Farm Aid's labor and production is primarily donated. The event features a remarkable light show from Bandit Lights, a Knoxville, TN-based lighting design company. Bandit Lights designs an amazing custom lighting system for Farm Aid every year, the highlight of which is the custom-made Farm Aid circular logo above center stage.
Sound was provided by ShowCo, a Pennsylvania-based audio company. The centerpiece of front-of-house was the Midas Siena mixing console, running in a 21-bus configuration. Aside from the FOH audio, the Siena had separate feeds being sent into different parts of the venue. A mono feed was sent to the lawn delays as well as the house FM loop. A split from the direct outs on the Siena was sent to a multi-track recording system, provided by Westwood One Radio, for radio, television, and DVD release at a later date.
In addition, the Siena sent a feed to a separate mixing console located at FOH, where it was mixed with a time-aligned microphone feed of crowd noise. This feed was sent to both a multiplier box in the working press area and a production truck, where it was combined with a video feed for webcast and in-house monitoring.

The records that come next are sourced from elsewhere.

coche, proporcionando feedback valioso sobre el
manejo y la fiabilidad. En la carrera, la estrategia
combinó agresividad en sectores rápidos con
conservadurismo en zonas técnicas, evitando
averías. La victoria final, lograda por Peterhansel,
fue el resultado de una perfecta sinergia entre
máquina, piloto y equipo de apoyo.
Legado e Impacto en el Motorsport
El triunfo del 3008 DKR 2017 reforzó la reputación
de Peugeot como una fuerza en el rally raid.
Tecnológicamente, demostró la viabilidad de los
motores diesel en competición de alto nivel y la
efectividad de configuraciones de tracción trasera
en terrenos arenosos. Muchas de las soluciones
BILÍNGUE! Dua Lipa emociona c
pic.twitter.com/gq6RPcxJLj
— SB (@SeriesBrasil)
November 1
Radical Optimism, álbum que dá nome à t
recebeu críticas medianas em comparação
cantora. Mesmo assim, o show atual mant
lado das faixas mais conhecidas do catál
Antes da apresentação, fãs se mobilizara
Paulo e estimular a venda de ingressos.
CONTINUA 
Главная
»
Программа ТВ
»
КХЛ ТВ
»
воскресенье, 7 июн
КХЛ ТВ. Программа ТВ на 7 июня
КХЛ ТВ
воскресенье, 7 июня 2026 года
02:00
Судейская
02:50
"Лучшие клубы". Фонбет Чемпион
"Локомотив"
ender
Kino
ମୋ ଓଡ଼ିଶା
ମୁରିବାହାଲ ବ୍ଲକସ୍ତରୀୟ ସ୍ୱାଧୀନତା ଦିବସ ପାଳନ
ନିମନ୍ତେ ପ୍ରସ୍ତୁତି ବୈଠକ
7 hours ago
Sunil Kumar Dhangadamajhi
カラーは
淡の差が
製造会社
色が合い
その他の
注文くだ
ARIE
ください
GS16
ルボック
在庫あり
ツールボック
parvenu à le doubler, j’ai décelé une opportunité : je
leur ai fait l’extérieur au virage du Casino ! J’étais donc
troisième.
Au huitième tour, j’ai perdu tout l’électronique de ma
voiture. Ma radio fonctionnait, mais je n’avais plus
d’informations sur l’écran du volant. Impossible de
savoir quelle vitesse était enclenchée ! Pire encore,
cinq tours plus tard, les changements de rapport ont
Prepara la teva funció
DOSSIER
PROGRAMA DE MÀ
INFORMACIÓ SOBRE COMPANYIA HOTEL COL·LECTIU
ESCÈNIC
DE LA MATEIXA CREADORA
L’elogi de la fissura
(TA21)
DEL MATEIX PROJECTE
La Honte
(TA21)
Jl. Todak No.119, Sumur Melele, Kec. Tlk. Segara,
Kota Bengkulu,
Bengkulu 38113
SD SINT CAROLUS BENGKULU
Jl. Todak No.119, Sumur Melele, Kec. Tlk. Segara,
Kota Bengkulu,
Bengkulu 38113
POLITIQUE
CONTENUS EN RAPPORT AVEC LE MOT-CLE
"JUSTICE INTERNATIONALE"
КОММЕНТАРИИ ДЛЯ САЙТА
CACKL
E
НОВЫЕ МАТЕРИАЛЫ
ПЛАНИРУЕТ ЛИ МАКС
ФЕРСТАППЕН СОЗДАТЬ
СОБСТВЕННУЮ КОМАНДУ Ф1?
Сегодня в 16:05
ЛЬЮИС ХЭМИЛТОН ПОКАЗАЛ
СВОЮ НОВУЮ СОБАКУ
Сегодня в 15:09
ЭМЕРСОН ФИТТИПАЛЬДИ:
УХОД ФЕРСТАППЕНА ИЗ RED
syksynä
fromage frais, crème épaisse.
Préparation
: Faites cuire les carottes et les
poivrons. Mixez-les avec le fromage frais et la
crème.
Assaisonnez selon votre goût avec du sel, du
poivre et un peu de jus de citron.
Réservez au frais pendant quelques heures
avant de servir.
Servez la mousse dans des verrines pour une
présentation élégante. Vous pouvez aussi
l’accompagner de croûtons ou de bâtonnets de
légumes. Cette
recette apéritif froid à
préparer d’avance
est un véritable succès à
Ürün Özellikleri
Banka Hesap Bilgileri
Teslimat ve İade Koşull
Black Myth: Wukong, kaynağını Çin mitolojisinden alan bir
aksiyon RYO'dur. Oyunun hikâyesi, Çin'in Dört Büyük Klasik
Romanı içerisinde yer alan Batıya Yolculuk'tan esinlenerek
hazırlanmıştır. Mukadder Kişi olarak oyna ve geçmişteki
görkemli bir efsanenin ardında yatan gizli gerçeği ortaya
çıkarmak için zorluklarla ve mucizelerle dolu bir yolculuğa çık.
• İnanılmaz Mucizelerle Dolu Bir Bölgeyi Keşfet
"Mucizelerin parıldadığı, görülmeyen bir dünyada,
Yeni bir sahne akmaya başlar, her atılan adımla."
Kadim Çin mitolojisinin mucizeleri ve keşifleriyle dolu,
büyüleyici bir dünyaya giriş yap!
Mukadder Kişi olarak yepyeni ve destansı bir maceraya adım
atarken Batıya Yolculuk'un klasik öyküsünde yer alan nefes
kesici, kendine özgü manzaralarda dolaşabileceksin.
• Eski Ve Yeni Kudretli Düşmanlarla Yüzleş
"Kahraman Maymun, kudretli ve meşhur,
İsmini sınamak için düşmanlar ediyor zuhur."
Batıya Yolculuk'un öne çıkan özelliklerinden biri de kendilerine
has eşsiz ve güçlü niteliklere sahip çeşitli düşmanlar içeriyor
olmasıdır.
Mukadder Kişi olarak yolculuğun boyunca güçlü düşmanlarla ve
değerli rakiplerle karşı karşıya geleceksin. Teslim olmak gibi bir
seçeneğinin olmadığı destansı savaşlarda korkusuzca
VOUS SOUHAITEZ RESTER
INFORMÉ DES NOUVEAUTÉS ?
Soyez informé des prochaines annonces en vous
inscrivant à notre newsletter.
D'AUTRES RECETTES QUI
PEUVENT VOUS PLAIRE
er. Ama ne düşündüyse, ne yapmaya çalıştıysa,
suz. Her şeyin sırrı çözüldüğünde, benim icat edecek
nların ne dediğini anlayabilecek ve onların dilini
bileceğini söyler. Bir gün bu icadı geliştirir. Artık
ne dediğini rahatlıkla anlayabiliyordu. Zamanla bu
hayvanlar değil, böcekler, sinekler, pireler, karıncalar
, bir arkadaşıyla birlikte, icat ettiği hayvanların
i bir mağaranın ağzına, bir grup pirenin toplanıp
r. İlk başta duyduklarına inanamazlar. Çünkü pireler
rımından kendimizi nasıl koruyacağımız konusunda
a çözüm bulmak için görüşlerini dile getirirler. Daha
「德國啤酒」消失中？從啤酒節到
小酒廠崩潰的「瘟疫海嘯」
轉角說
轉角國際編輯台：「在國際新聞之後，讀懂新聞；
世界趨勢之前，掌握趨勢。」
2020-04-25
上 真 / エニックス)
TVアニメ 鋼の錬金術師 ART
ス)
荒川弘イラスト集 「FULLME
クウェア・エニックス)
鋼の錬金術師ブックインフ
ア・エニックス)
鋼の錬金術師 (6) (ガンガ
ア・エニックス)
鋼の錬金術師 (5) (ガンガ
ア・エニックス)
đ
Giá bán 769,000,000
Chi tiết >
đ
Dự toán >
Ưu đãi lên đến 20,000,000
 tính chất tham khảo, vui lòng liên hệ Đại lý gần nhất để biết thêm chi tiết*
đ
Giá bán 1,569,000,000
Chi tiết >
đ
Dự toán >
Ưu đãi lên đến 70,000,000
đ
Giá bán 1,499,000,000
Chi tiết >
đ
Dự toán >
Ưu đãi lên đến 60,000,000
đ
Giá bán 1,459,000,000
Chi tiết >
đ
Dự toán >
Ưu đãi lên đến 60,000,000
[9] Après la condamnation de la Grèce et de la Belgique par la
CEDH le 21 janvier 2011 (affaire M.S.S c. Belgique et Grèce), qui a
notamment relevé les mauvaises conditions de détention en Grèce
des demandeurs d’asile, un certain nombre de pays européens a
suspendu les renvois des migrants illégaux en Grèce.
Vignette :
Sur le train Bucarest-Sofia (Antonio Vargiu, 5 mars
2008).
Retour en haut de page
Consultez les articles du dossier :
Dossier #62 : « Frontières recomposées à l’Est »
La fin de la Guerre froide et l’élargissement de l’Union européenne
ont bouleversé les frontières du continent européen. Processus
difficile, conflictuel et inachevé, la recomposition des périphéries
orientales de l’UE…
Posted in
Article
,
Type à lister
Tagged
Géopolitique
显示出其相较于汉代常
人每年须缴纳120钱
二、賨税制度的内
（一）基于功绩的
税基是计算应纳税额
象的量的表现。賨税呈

With their innovative use of technology and spreading their message through the generous music community, Farm Aid's mission is simple: through promoting responsible use of American farmland and education of the consumer, we can live better with a higher level of food quality, and in the process help ailing family farms.
Keep America Growing:
This 25-track double disc effectively collects selections from 12 Farm Aid benefit concerts over a 15 year period from 1985-1999. There's a hefty selection from the organization's founders, with Willie Nelson (along with the Highwaymen), Neil Young, and John Mellencamp not surprisingly accounting for ten tracks. The rest is divvied up between a roster of country/roots artists that turn in workmanlike, but seldom revelatory performances of their hits, or near hits. It's tough to get excited hearing the Neville Brothers run through a by-the-numbers "Yellow Moon" or Willie Nelson sleepwalking through "City of New Orleans" for the umpteenth time, and even such luminaries as Los Lobos and Bonnie Raitt don't light any sparks. Only a few of the tracks like Neil Young and Crazy Horse lumbering through "Homegrown," Young's solo "Last of His Kind (The Farm Aid Song)," and Mellencamp's spirited "Rain on the Scarecrow" have even a vague connection to the plight of the American farmer, which is what the shows, the organization, and the proceeds of this disc go to benefit. The lack of sufficient annotation for each track is also problematic. The Beach Boys meander through an unspectacular version of "God Only Knows" from 1996, yet it isn't obvious who was in this version of the ever-changing group. Other than the star, individual credits for the bands are missing, which is a frustrating oversight. Some artists click with roughed-up versions of their tunes; Trisha Yearwood digs into "Wrong Side of Memphis" with a greasy charm at odds with her clean-cut image, and Susan Tedeschi tears through "It Hurt So Bad" leaving the album version in the dust.
The tracks are seemingly chosen to not offend the Americana audience who the disc is obviously intended for, which makes for a pleasant flow, but omits more alternative artists like Iggy Pop and the Pretenders who also participated in various shows. And where's Bob Dylan who birthed the Farm Aid concept with his comments at Live Aid? Far from a failure, Farm Aid; Vol. 1 is a respectable but safe and ultimately disappointing overview of the show's history, which, since it generates money for its worthwhile cause, is still a valuable addition to your collection. One can't help but wonder how many great performances are still left in the vault, so hopefully future editions will dig a little deeper and present edgier acts with a more unique song selection.